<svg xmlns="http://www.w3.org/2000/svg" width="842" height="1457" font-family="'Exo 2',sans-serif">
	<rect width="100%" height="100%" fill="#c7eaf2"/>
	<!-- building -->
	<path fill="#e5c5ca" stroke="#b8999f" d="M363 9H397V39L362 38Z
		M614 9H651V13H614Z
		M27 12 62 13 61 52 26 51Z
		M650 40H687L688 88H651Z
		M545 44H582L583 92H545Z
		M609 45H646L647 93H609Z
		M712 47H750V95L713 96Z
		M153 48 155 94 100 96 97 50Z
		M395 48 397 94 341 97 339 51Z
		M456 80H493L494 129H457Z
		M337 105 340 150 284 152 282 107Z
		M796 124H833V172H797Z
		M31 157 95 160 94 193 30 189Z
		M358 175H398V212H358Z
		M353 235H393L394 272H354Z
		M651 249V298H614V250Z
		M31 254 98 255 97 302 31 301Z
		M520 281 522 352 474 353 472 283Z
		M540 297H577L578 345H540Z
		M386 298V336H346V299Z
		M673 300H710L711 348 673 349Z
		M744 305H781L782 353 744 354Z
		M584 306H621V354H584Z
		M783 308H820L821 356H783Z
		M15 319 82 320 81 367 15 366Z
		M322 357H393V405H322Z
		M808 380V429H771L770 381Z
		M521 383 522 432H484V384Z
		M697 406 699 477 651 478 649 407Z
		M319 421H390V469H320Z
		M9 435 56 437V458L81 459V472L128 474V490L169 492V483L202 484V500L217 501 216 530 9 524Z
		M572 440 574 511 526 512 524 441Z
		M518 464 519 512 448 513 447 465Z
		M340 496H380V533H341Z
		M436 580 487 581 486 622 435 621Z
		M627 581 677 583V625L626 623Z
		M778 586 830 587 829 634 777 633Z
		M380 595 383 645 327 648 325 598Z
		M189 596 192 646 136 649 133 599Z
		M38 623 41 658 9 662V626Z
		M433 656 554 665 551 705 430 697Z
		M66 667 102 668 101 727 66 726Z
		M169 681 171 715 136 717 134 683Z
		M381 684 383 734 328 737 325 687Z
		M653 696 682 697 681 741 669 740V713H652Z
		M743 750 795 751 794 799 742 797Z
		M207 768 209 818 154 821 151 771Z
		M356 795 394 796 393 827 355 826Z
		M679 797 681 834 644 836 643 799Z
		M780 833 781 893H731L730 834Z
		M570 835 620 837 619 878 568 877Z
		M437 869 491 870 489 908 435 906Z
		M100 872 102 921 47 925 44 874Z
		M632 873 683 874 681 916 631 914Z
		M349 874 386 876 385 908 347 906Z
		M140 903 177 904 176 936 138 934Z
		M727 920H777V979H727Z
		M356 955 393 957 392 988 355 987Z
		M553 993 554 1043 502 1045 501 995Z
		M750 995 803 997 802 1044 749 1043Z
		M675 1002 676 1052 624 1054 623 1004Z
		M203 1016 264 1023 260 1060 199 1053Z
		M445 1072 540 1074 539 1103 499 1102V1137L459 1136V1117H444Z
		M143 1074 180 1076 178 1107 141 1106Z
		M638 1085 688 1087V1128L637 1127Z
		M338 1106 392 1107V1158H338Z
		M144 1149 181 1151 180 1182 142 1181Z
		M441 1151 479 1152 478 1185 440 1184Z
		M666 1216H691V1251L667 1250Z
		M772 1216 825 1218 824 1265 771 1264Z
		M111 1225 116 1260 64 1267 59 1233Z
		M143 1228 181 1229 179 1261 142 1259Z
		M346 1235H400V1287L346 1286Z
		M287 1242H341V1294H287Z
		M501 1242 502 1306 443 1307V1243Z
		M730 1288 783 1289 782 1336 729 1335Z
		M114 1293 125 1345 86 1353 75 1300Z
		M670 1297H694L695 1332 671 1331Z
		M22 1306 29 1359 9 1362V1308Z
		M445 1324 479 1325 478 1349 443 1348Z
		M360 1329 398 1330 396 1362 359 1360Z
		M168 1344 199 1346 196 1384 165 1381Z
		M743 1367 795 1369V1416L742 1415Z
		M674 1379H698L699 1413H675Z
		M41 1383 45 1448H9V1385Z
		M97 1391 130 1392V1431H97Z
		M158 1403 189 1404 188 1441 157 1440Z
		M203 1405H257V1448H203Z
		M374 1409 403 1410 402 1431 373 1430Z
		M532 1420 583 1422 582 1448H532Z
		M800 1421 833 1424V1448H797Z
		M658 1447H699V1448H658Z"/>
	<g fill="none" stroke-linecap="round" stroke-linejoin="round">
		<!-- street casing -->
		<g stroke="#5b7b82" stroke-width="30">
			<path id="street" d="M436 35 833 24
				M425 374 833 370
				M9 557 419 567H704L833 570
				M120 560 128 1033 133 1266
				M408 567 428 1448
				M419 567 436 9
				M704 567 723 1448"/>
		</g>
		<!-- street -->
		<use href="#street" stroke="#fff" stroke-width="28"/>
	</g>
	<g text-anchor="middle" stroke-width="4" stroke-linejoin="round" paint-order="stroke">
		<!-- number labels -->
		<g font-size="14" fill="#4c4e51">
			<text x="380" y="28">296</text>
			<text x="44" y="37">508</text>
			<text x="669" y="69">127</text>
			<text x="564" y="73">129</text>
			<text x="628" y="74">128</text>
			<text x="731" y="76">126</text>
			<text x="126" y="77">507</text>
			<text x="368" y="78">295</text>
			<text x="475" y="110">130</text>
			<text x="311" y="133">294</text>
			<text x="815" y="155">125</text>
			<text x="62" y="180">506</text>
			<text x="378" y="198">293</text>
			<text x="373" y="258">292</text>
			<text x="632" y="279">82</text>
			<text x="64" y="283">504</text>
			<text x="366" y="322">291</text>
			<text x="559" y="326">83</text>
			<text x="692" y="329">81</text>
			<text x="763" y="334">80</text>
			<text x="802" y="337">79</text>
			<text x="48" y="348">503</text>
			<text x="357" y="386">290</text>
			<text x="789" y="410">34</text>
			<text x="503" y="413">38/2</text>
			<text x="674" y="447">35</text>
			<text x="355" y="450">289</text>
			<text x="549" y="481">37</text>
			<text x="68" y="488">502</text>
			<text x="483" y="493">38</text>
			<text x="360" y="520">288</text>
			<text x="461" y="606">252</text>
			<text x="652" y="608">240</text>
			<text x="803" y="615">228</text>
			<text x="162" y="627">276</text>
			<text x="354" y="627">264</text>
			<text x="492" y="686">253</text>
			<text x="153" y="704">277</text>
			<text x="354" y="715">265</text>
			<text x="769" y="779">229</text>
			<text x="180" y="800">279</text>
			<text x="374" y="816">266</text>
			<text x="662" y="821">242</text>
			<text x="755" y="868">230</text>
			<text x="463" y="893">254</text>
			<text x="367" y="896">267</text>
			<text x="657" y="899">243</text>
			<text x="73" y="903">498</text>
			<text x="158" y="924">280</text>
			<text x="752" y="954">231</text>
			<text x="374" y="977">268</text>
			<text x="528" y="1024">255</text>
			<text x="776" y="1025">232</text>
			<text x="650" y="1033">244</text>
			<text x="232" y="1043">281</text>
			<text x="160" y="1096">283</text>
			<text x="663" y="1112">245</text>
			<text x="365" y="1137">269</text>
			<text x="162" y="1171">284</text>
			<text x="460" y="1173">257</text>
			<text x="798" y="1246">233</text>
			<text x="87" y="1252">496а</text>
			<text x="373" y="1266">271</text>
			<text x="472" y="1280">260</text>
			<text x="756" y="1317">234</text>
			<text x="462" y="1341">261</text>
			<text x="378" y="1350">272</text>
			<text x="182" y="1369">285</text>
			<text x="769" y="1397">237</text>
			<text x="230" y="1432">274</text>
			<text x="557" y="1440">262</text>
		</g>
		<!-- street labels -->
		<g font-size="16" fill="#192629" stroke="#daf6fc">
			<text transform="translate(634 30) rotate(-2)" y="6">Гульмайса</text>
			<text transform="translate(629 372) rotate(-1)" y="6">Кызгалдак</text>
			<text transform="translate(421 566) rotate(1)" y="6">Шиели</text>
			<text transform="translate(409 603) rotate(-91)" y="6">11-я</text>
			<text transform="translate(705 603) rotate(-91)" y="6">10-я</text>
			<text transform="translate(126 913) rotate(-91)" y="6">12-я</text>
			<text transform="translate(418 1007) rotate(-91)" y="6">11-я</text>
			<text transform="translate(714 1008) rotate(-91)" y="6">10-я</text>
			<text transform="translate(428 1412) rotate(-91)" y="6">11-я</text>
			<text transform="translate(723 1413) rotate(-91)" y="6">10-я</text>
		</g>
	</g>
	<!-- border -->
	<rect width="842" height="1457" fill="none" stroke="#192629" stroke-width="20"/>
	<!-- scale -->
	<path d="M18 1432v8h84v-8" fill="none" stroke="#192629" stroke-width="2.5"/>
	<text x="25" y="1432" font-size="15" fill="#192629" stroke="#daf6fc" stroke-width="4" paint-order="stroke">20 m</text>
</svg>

.....

§ TASK BRIEF
Wherever the word "round" appears in a line of the data above, copy that line.

§ EXPECTED ANSWER
	<g fill="none" stroke-linecap="round" stroke-linejoin="round">
	<g text-anchor="middle" stroke-width="4" stroke-linejoin="round" paint-order="stroke">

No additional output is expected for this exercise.